Mr. Fenton belonged to many organizations, including the Optimist Club, American Legion and Rotary Club.

He received the George Moscone Memorial Award for Outstanding Public Service in 1978, from an association of consumer lawyers in Los Angeles.

He was appointed a member of the Judicial Council of California in 1979.

Political career

When John Moreno, the first term Mexican American Assemblyman for the 51st District sought reelection, he faced both Dionisio Morales and Jack Fenton. With the chicano vote split, Fenton won the party's nomination in the primary election. He carried the general election with 69% of the vote. He continued to represent Montebello, reelected to seven more two year terms (from 1974, in the the 59th Assembly District.)

In the legislature, Fenton championed consumers, veterans, and labor (including farm workers.)

After Jess Unruh declared his candidacy for Governor in 1969, Fenton and Assemblyman George N. Zenovich encouraged Unruh (at first unsuccessfully) to resign as party leader in the Assembly.

Following an industrial accident 1971-06-24, an explosion of methane gas fatal to 17 workers in the California Water Project's Sylmar tunnel, he led the investigation in the Assembly's Committee on Industrial Safety. His investigation, and civil litigation, found negligence by the contractor (Lockheed Shipbuilding and Construction Company) and state inspectors. He was a leader promoting statutory change, notably the June 1973 California Occupational Safety and Health Act.

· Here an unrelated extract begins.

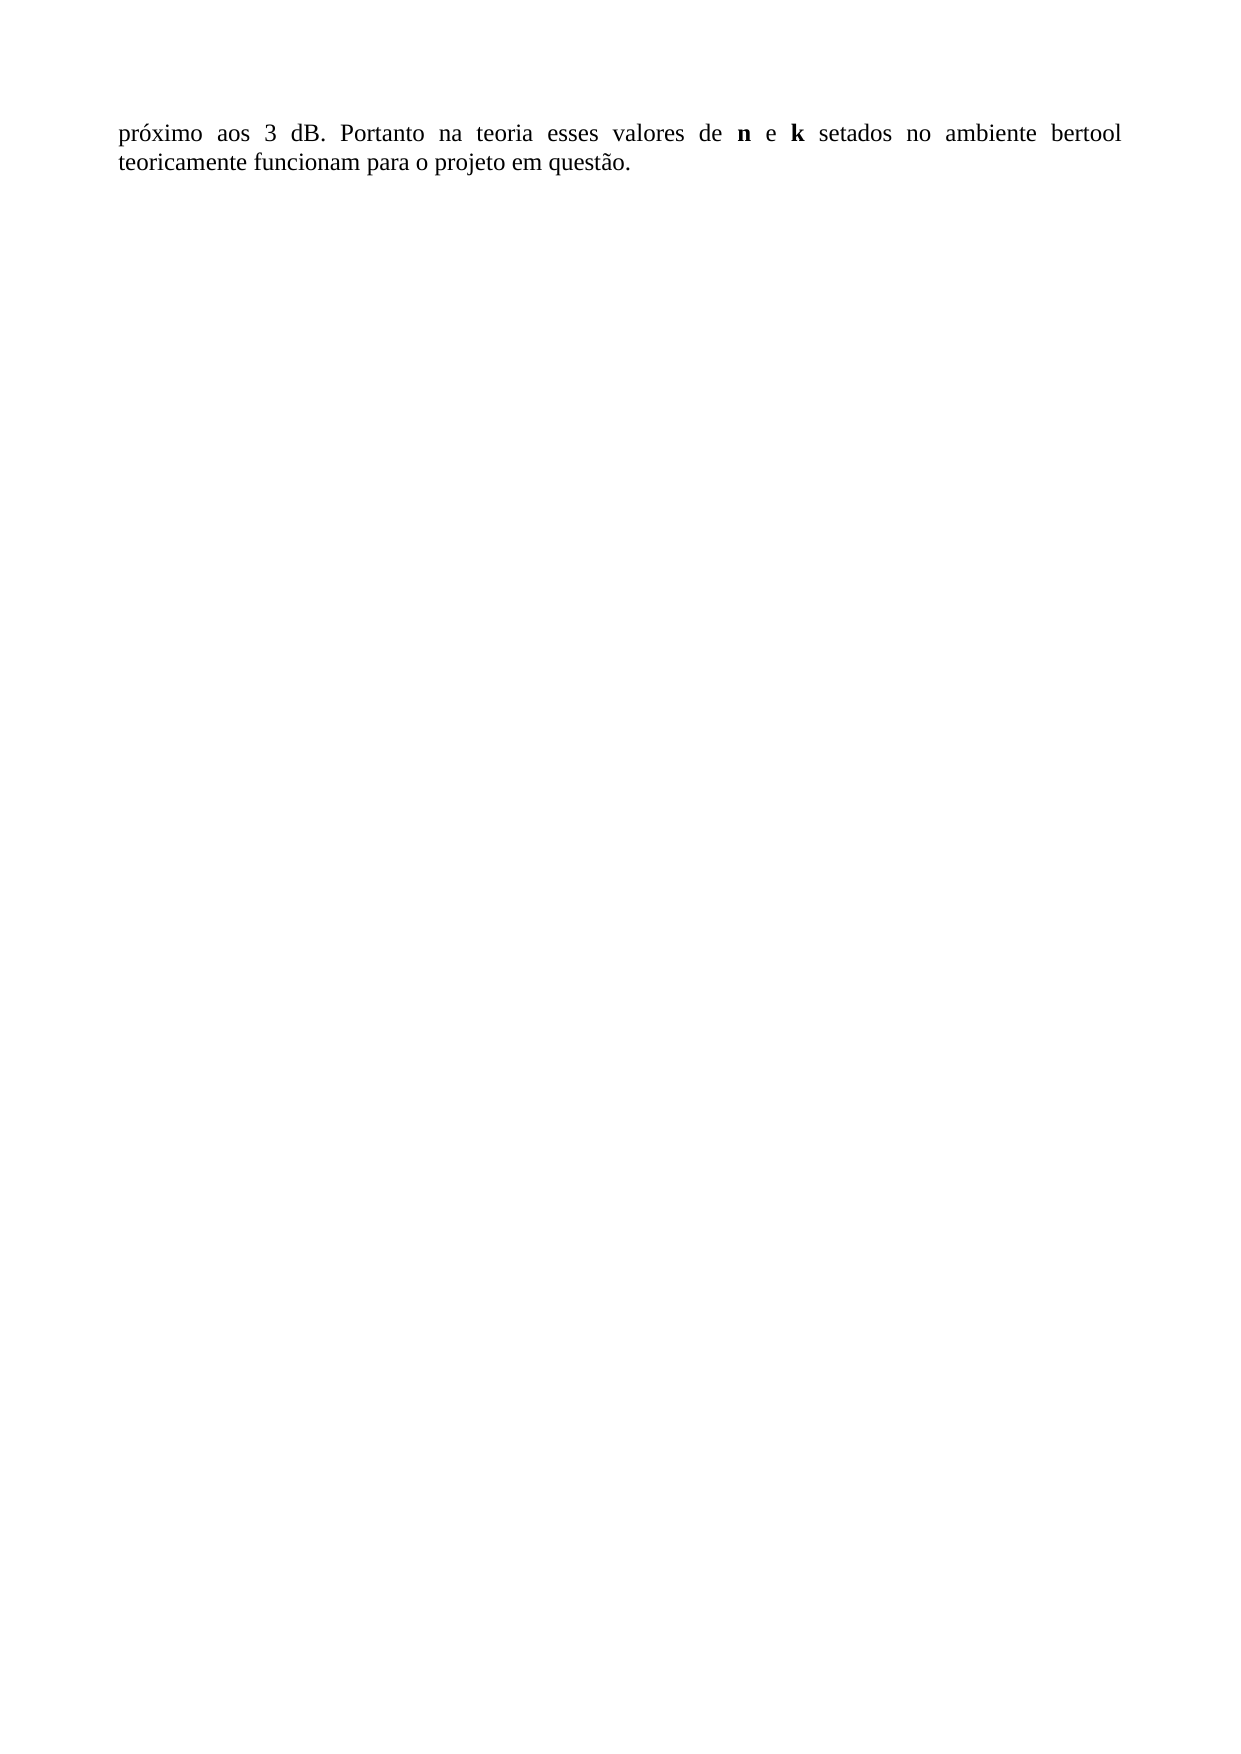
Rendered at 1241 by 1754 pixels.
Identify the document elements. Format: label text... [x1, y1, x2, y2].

text Pela figura 2 podemos ver que o ganho do canal não codificado para o codificado é um valor próximo aos 3 dB. Portanto na teoria esses valores de n e k setados no ambiente bertool teoricamente funcionam para o projeto em questão. [118, 118, 1122, 176]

Hospitals and staff threatened to cease organ transplantation activity in 1973 when its legal basis came into question. Criminal defense attorneys argued that harvesting a victim's organs while his heart was still beating caused death, not their clients. Dixon Arnett (R-Redwood City introduced emergency legislation to recognize death when brain activity ceased. He was three votes short of the required supermajority when he enlisted Jack Fenton, who secured favorable action from two more members. After the California Senate passed the bill, Arnett flew to Chicago to secure Governor Ronald Reagan's signature giving force to the law.

From 1977-1980 he was chairman of the Assembly's Judiciary Committee. Earlier, he had been chairman of the Assembly's Finance and Insurance Committee.

He lost his primary election in 1980 to Matthew G. Martinez.

Art Torres was a protege and Republican Assemblyman Robert Hayden (of Santa Clara's 22nd district) was a friend.